Selecting/excluding sets of columns in pandas [duplicate]
I would like to create views or dataframes from an existing dataframe based on column selections.
For example, I would like to create a dataframe df2
from a dataframe df1
that holds all columns from it except two of them. I tried doing the following, but it didn't work:
import numpy as np
import pandas as pd
# Create a dataframe with columns A,B,C and D
df = pd.DataFrame(np.random.randn(100, 4), columns=list('ABCD'))
# Try to create a second dataframe df2 from df with all columns except 'B' and D
my_cols = set(df.columns)
my_cols.remove('B').remove('D')
# This returns an error ("unhashable type: set")
df2 = df[my_cols]
What am I doing wrong? Perhaps more generally, what mechanisms does pandas have to support the picking and exclusions of arbitrary sets of columns from a dataframe?
Solution 1:
You can either Drop the columns you do not need OR Select the ones you need
# Using DataFrame.drop
df.drop(df.columns[[1, 2]], axis=1, inplace=True)
# drop by Name
df1 = df1.drop(['B', 'C'], axis=1)
# Select the ones you want
df1 = df[['a','d']]
Solution 2:
There is a new index method called difference
. It returns the original columns, with the columns passed as argument removed.
Here, the result is used to remove columns B
and D
from df
:
df2 = df[df.columns.difference(['B', 'D'])]
Note that it's a set-based method, so duplicate column names will cause issues, and the column order may be changed.
Advantage over drop
: you don't create a copy of the entire dataframe when you only need the list of columns. For instance, in order to drop duplicates on a subset of columns:
# may create a copy of the dataframe
subset = df.drop(['B', 'D'], axis=1).columns
# does not create a copy the dataframe
subset = df.columns.difference(['B', 'D'])
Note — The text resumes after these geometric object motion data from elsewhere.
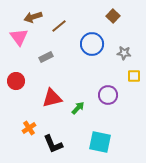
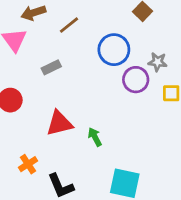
purple circle: (108, 95) -> (136, 80), moved
green arrow: (78, 108) -> (95, 137), turned -72

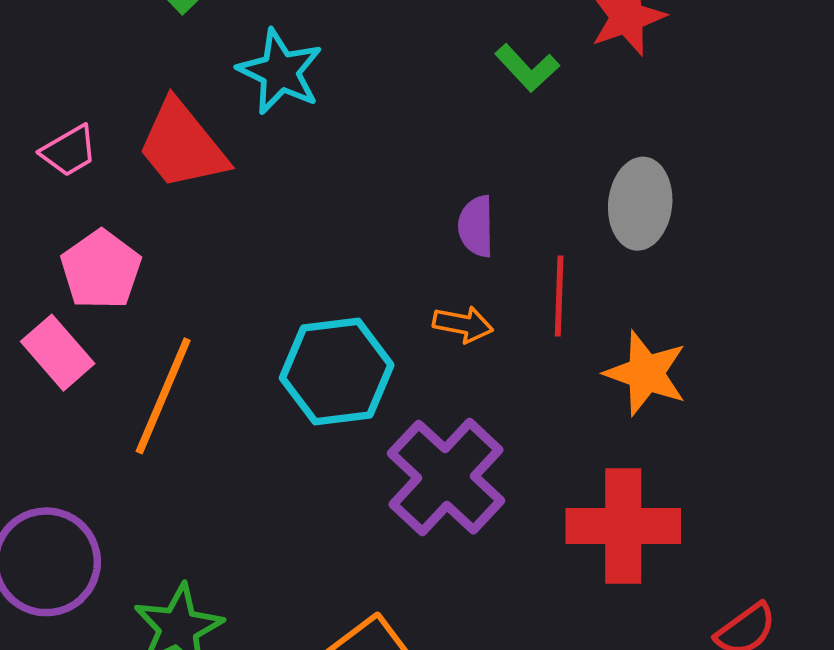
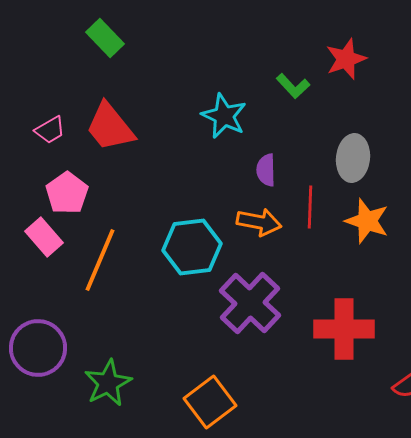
cyan star: (280, 72) -> (224, 116), moved
orange arrow: (463, 324) -> (259, 222), size x1.4
orange star: (646, 373) -> (367, 221), moved

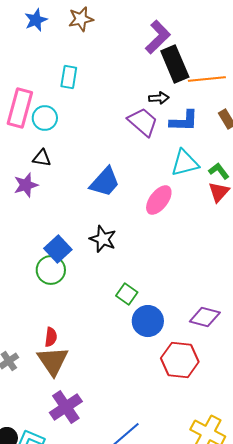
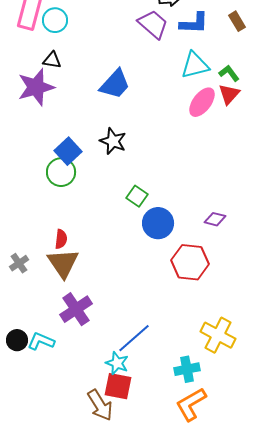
purple star: (26, 185) -> (36, 87), size x1.5
pink ellipse: (159, 200) -> (202, 102), moved
purple diamond: (205, 317) -> (215, 219), size x0.7

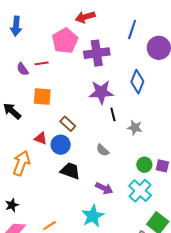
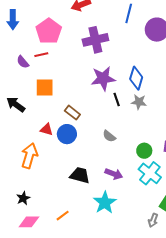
pink pentagon: (65, 41) -> (49, 31), moved
blue diamond: (137, 82) -> (136, 78), moved
gray star: (135, 128) -> (139, 102), moved
green circle: (144, 165) -> (144, 151), moved
black trapezoid: (70, 171) -> (80, 175), moved

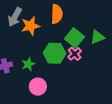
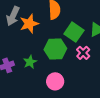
pink cross: (75, 54) -> (83, 53), moved
pink circle: (38, 87) -> (55, 81), moved

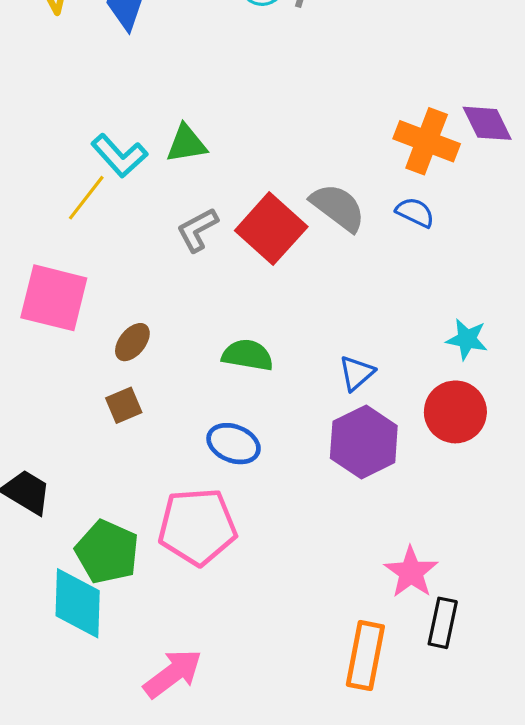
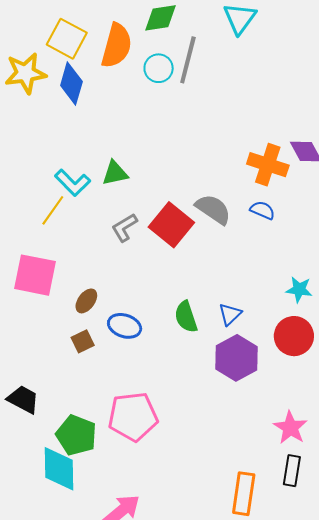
green semicircle: (248, 355) -> (186, 317), moved, turned -116
blue ellipse: (234, 444) -> (125, 326), moved
pink star: (411, 572) -> (290, 428), moved

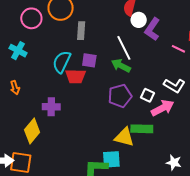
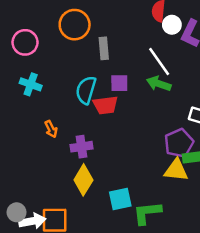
pink circle: (31, 18) -> (25, 42), moved
orange arrow: (15, 88) -> (51, 129), moved
purple pentagon: (120, 96) -> (179, 143), moved
yellow diamond: (32, 131) -> (83, 180), moved
cyan square: (111, 159) -> (120, 199), moved

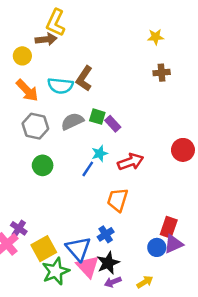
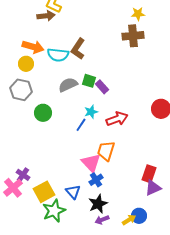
yellow circle: (22, 56) -> (26, 64), moved
brown cross: (162, 73) -> (133, 36), moved, size x1.5
orange arrow: (27, 90) -> (33, 47), moved, turned -30
gray hexagon: (35, 126) -> (21, 90), moved
green circle: (43, 165) -> (43, 113), moved
blue circle: (157, 247) -> (139, 216), moved
blue triangle: (78, 249) -> (73, 192), size x0.7
pink triangle: (88, 266) -> (91, 163), moved

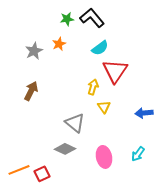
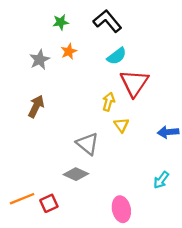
green star: (67, 19) -> (61, 22), moved
pink ellipse: (104, 157) -> (121, 209), moved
df = df.drop_duplicates(subset=subset)
Solution 3:
Another option, without dropping or filtering in a loop:
import numpy as np
import pandas as pd
# Create a dataframe with columns A,B,C and D
df = pd.DataFrame(np.random.randn(100, 4), columns=list('ABCD'))
# include the columns you want
df[df.columns[df.columns.isin(['A', 'B'])]]
# or more simply include columns:
df[['A', 'B']]
# exclude columns you don't want
df[df.columns[~df.columns.isin(['C','D'])]]
# or even simpler since 0.24
# with the caveat that it reorders columns alphabetically
df[df.columns.difference(['C', 'D'])]
Solution 4:
You don't really need to convert that into a set:
cols = [col for col in df.columns if col not in ['B', 'D']]
df2 = df[cols]